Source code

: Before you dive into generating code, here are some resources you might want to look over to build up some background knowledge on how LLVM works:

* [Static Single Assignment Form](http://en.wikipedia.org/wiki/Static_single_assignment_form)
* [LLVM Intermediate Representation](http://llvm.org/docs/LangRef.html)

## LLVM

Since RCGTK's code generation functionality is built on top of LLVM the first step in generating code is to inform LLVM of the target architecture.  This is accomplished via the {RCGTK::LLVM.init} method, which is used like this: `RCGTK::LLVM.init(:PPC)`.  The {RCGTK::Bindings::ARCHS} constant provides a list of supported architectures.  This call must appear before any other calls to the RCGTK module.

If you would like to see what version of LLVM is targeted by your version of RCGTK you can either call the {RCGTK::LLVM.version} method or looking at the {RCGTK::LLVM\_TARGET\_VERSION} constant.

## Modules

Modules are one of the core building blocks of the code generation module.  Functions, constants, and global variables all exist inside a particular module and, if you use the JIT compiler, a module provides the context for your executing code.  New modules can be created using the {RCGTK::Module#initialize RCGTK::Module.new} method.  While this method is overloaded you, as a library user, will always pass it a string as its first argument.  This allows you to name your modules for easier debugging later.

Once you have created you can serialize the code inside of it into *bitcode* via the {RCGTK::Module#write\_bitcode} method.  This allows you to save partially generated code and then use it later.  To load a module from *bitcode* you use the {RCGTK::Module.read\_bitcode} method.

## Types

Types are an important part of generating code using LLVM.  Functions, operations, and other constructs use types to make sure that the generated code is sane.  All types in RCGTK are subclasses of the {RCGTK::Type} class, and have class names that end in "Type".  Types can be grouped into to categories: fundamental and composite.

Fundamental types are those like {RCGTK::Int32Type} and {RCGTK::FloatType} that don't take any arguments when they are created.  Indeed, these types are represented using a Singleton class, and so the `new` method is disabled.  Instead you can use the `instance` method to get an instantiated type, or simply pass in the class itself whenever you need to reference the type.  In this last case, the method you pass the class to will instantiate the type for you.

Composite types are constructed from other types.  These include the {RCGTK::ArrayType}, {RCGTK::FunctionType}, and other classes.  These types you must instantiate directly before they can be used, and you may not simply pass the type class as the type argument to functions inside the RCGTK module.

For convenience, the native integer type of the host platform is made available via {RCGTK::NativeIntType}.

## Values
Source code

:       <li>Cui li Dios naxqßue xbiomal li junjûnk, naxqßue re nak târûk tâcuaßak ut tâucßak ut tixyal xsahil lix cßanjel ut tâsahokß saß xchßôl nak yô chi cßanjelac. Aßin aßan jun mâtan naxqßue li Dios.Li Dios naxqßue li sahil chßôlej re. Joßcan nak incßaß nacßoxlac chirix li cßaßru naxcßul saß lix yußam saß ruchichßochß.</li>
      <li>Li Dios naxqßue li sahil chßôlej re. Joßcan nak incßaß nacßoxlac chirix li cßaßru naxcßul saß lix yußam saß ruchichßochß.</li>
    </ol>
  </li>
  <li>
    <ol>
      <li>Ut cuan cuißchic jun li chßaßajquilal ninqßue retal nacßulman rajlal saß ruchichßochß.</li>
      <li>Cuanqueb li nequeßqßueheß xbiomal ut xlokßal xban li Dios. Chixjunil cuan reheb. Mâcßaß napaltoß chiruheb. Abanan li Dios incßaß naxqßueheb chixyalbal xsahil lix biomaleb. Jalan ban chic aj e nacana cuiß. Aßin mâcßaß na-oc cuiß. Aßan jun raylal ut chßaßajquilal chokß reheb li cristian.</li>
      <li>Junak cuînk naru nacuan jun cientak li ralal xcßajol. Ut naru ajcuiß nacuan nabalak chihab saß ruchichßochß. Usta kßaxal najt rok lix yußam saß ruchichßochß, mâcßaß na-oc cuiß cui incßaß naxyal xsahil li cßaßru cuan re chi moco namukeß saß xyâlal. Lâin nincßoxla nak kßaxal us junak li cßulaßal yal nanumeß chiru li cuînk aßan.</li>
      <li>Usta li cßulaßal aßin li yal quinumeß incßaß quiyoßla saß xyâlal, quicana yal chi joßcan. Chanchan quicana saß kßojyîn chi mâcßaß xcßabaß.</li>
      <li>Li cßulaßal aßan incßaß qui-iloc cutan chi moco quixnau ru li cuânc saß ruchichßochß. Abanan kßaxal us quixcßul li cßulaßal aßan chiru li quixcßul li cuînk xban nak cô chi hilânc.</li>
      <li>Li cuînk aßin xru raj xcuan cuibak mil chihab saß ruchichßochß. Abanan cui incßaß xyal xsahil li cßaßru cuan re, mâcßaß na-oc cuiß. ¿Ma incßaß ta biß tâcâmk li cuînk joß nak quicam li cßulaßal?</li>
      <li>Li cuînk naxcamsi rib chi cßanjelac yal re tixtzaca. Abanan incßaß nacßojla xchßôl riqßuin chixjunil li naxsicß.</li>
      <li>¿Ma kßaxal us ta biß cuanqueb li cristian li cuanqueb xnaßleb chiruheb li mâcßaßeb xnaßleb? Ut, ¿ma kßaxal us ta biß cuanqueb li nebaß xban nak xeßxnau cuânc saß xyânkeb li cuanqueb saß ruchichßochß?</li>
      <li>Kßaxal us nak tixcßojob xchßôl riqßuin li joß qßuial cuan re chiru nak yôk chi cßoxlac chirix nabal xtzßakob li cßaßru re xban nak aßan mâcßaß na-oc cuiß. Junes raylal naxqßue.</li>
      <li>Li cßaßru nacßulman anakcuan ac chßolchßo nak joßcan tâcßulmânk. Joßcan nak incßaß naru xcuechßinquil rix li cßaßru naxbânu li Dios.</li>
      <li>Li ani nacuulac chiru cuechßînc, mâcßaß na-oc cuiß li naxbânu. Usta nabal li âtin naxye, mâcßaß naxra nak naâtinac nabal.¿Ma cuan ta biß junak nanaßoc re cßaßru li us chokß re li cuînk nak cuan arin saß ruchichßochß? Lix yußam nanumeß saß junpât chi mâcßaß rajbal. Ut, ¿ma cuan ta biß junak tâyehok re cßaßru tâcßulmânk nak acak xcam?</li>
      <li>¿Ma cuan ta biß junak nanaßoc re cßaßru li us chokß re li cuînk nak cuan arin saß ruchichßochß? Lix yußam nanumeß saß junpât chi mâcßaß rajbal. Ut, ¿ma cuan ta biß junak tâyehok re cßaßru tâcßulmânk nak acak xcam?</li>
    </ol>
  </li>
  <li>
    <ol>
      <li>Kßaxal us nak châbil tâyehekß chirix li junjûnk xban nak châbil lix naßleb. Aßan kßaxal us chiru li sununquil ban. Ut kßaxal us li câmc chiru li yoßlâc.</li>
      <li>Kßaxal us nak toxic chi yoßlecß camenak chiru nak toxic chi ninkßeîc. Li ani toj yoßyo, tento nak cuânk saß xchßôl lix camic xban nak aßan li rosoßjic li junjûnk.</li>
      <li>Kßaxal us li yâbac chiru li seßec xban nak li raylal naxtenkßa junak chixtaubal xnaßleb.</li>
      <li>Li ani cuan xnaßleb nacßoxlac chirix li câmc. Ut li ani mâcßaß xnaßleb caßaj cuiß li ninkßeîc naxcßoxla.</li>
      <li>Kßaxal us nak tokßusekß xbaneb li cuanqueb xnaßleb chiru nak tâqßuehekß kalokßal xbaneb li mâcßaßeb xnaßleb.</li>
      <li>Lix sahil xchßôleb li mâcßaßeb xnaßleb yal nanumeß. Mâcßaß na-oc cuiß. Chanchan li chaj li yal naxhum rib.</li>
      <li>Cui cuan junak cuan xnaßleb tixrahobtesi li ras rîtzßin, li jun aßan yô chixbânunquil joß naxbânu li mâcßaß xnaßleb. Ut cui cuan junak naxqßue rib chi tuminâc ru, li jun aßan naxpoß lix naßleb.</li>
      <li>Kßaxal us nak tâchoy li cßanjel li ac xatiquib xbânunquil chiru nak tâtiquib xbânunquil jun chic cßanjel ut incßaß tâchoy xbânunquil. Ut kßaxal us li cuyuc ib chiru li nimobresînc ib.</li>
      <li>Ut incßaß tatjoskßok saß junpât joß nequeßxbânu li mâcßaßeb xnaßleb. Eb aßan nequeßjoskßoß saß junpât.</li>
____________________
### EXERCISE GOAL
Rewrite the entries from the beginning through the line containing "Since RCGTK's code", swapping "background knowledge" for "foundational knowledge" and leaving everything else unchanged. Return only those lines.

### EXERCISE RESULT
Source code

: Before you dive into generating code, here are some resources you might want to look over to build up some foundational knowledge on how LLVM works:

* [Static Single Assignment Form](http://en.wikipedia.org/wiki/Static_single_assignment_form)
* [LLVM Intermediate Representation](http://llvm.org/docs/LangRef.html)

## LLVM

Since RCGTK's code generation functionality is built on top of LLVM the first step in generating code is to inform LLVM of the target architecture.  This is accomplished via the {RCGTK::LLVM.init} method, which is used like this: `RCGTK::LLVM.init(:PPC)`.  The {RCGTK::Bindings::ARCHS} constant provides a list of supported architectures.  This call must appear before any other calls to the RCGTK module.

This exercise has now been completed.